Always available to answer pig questions.

Also we can schedule a farm visit if you want to meet some of our pigs.

Shannon
Diamond Wire Farms KuneKune Pigs


----------



## Harbisgirl (Oct 21, 2013)

Good thread. We were in the same place but settled on AGHs based on the pocketbook. In my area, Kune Kunes are hard to find and crazy expensive so they were simply priced out of our budget. AGHs are much more reasonably priced and are really gaining in popularity in my area so it is easier to find breeding stock to start with, and also down the road I know there will be new breeding lines readily available.
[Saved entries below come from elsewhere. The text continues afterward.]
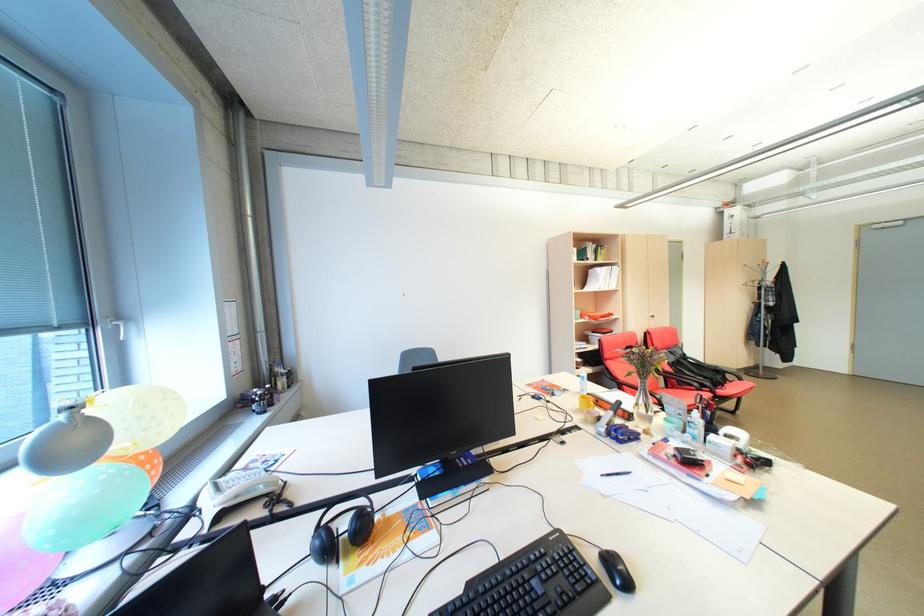
You are a GUI agent. You are given a task and a screenshot of the screen. Output one action in this format:
    pyautogui.click(x=<x>, y=<y>)
    Task: Click on the glass vase
    This screenshot has width=924, height=616.
    Given the screenshot: What is the action you would take?
    pyautogui.click(x=642, y=379)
I know several people who have them and they are super sweet and affectionate, they're like dogs  We haven't made the plunge yet but plan to within the next year or so. I can't wait.


----------



## DiamondKKs (Oct 21, 2013)

Harbisgirl, you should come for a visit. We are in Placerville and I have full KuneKunes one the ground now and a litter of AGH/KK crosses due in November.


----------



## PaintedPrettyFarm (Dec 10, 2013)

Hello, We currently have two KuneKune (KK's) and live in Phoenix Arizona. We have never raised any other pigs so I don't have any comparison. But I can tell you alot about KK's. They are absolutely wonderful. We got two young gilts and have had them for 4 months now. They are incredibly sweet. Our girls are currently sharing a part of our backyard. One VERY nice aspect about KK's is that they do not rut like other pigs do. KK's are very content to graze on top grass. We add pig grain and fruits and vegetables. We have a fence that seperates the pigs from out Bulldogs but we open up the gate and let them be together. We slowly introduced the dogs and the pigs and now they just hang out together. Check out the American KuneKune Pig Registry for a list of breeders in the states and tons of information. Choose KuneKune !


----------



## Phe (Jan 2, 2014)

Do male mini pigs grown tusks even when they are fixed?


----------



## LauraInPA (Apr 1, 2015)

Sorry to bump such an old thread (new here and just browsing), but these are the two breeds I am really looking into as well. I am leaning towards AGHs because I could start out with a trio or so for the cost of one KK and also the solid black appeals to me as far as not getting as attached goes when it is time to sell/butcher. 

Is the rooting really that much worse with AGHs? Also, what are the space requirements for 2-3? Hoping to have a big enough area and well maintained enough that it doesn't get too nasty. I am fine with bedding it down with straw if needed, just don't want a total slop hole


----------



## Baymule (Jul 14, 2015)

Good thread! I am almost ready for pigs and was wondering this very thing. I had decided to go with kune kune's because they root less. They sound like a great small homestead hog.


----------